For that matter, how small of an area can I make this? They’re hunters and occasionally farmers (no domesticated animals). I figured they can clamber up the mountains or down the canyon / cliff to hunt and fish or otherwise take long trips to gather food.
Without a lot of time to flesh out an answer, and as a guide to further discussion in this thread, I suggest having a look at the gegography of Papua New Guinea.
Many tribes there were historically isolated in mountain valleys. Even tribes separated by a dozen miles (as the crow flies) spoke in languages unintelligible to one another.
For volcanoes, there are the Mexican ones - field one day, great honking volcano a year later - and then there’s the Deccan Traps. Nothing seals in a valley like having to cross a sea of lava.
An earthquake might shatter a mountain, causing a huge pile of rubble to seal the valley. Or it might cause land to shift upwards or downwards. Or it might open a gap through which the sea can flow (q.v. the Mediterranean). The sea can then evaporate leaving a vast and impassable salt flat. Or you can reverse it: think of the Great Rift Valley. Huge rift walls on either side, with the habitable area in the middle, the rift stretched every so often by earthquakes.
You’d need a year-round supply of fresh water, a big enough area for game to be harvested and have it replenish itself, a spot to grow some tubers, perhaps.
You could have a scenario where the tribe lives in the valley and the route they use to make their way up and down the cliff was suddenly destroyed by a landslide.
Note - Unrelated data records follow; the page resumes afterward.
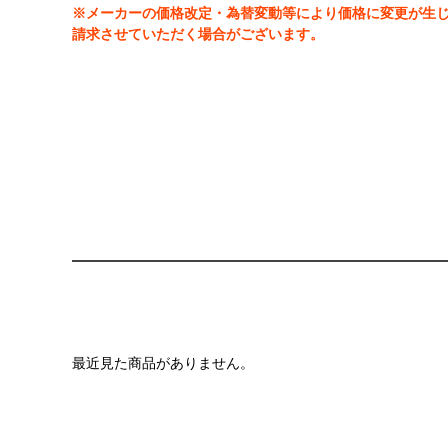
※メーカーの価格改定・為替変動等により価格に変更が生
請求させていただく場合がございます。
最近見た商品がありません。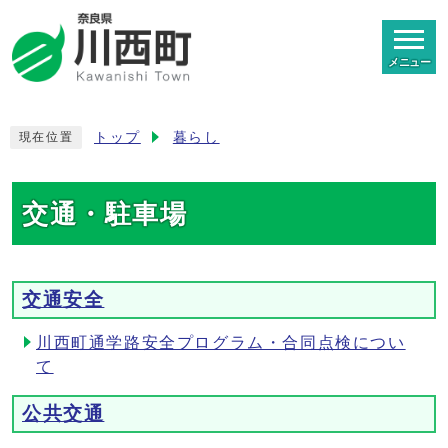
メニュー
トップ
暮らし
現在位置
交通・駐車場
交通安全
川西町通学路安全プログラム・合同点検につい
て
公共交通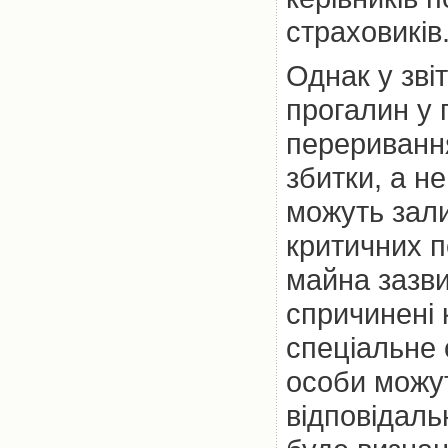
страховиків
Однак у зві
прогалин у 
переривання
збитки, а не
можуть зал
критичних п
майна зазви
спричинені 
спеціальне 
особи можут
відповідаль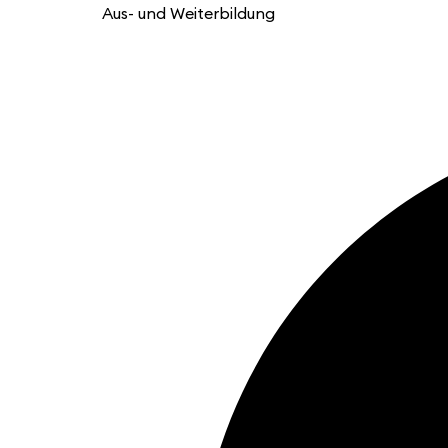
Aus- und Weiterbildung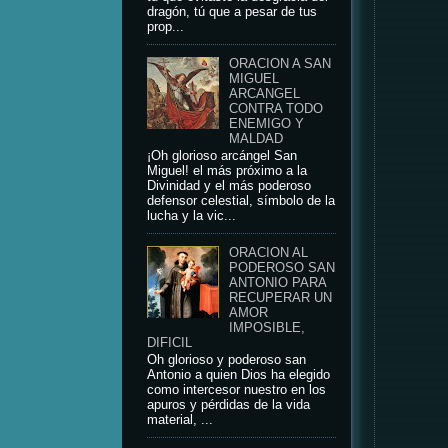
dragón, tú que a pesar de tus
prop...
ORACION A SAN
MIGUEL
ARCANGEL
CONTRA TODO
ENEMIGO Y
MALDAD
¡Oh glorioso arcángel San
Miguel! el más próximo a la
Divinidad y el más poderoso
defensor celestial, símbolo de la
lucha y la vic...
ORACION AL
PODEROSO SAN
ANTONIO PARA
RECUPERAR UN
AMOR
IMPOSIBLE,
DIFICIL
Oh glorioso y poderoso san
Antonio a quien Dios ha elegido
como intercesor nuestro en los
apuros y pérdidas de la vida
material, ...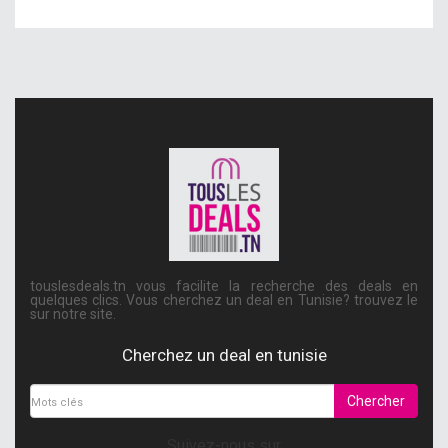
touslesdeals.tn vous facilite la recherche des deals en
quelques clics. Vous cherchez un deal en Tunisie? trouvez le
sur notre site.
Cherchez un deal en tunisie
Chercher
Suivez-nous sur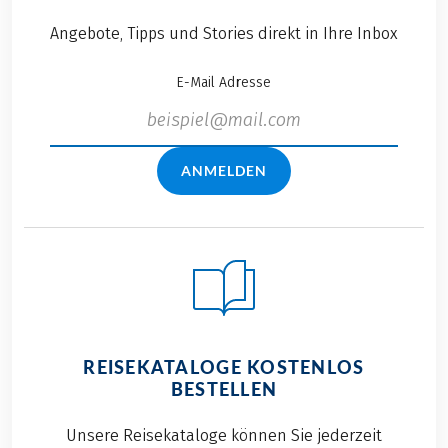
Angebote, Tipps und Stories direkt in Ihre Inbox
E-Mail Adresse
ANMELDEN
REISEKATALOGE KOSTENLOS
BESTELLEN
Unsere Reisekataloge können Sie jederzeit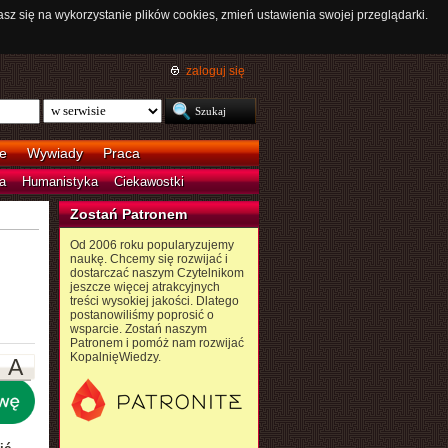
asz się na wykorzystanie plików cookies, zmień ustawienia swojej przeglądarki.
zaloguj się
e
Wywiady
Praca
a
Humanistyka
Ciekawostki
Zostań Patronem
Od 2006 roku popularyzujemy
naukę. Chcemy się rozwijać i
dostarczać naszym Czytelnikom
jeszcze więcej atrakcyjnych
treści wysokiej jakości. Dlatego
postanowiliśmy poprosić o
wsparcie. Zostań naszym
Patronem i pomóż nam rozwijać
KopalnięWiedzy.
A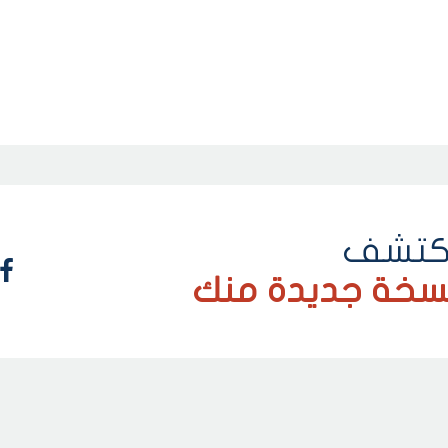
كتشف
سخة جديدة منك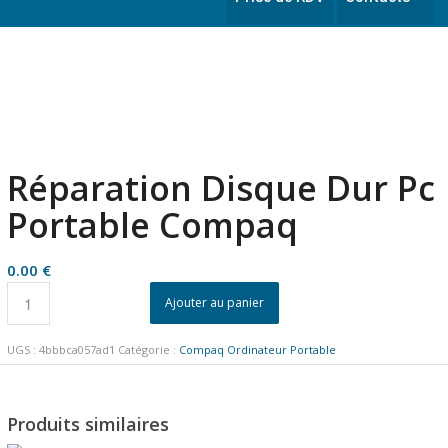
Réparation Disque Dur Pc
Portable Compaq
0.00
€
Ajouter au panier
UGS :
4bbbca057ad1
Catégorie :
Compaq Ordinateur Portable
Produits similaires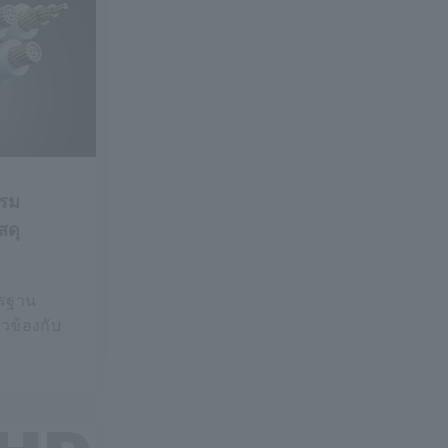
รม
สดุ
รฐาน
ยวข้องกับ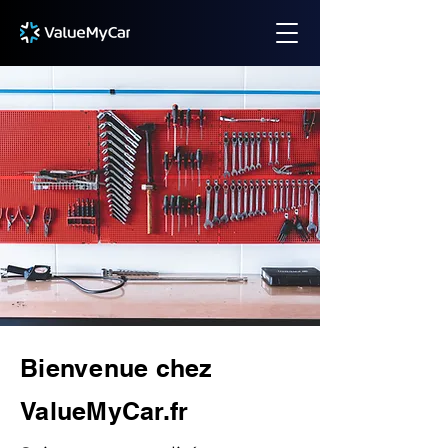
Bienvenue chez
ValueMyCar.fr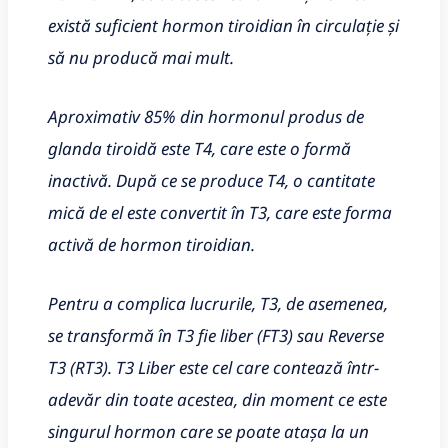
există suficient hormon tiroidian în circulație și
să nu producă mai mult.
Aproximativ 85% din hormonul produs de
glanda tiroidă este T4, care este o formă
inactivă. După ce se produce T4, o cantitate
mică de el este convertit în T3, care este forma
activă de hormon tiroidian.
Pentru a complica lucrurile, T3, de asemenea,
se transformă în T3 fie liber (FT3) sau Reverse
T3 (RT3). T3 Liber este cel care contează într-
adevăr din toate acestea, din moment ce este
singurul hormon care se poate atașa la un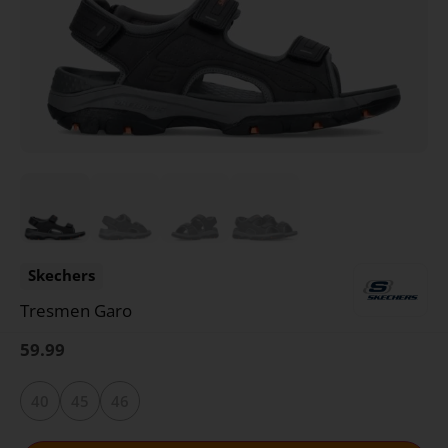
Skechers
Tresmen Garo
59.99
40
45
46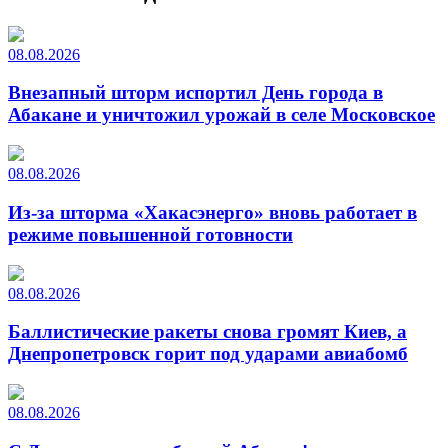
08.08.2026
Внезапный шторм испортил День города в
Абакане и уничтожил урожай в селе Московское
08.08.2026
Из-за шторма «Хакасэнерго» вновь работает в
режиме повышенной готовности
08.08.2026
Баллистические ракеты снова громят Киев, а
Днепропетровск горит под ударами авиабомб
08.08.2026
I suppose a glacier could seal off the entrance to a valley - in extreme conditions they can form reasonably quickly, but you’re still talking decades, probably, for anything substantial.
If an earthquake lowered the valley entrance by several feet, it could easily become a swamp if rivers backed up and couldn’t flow as before. Depending on all sorts od other factors, I could see it becoming a bit impassable at least!
Especially if man-eating crocodiles just happened to move in!
Ngorongoro Crater is a volcano caldera with pretty tall and steep walls that is a self-contained ecosystem. It’s damn spectacular, although probably not what you are looking for.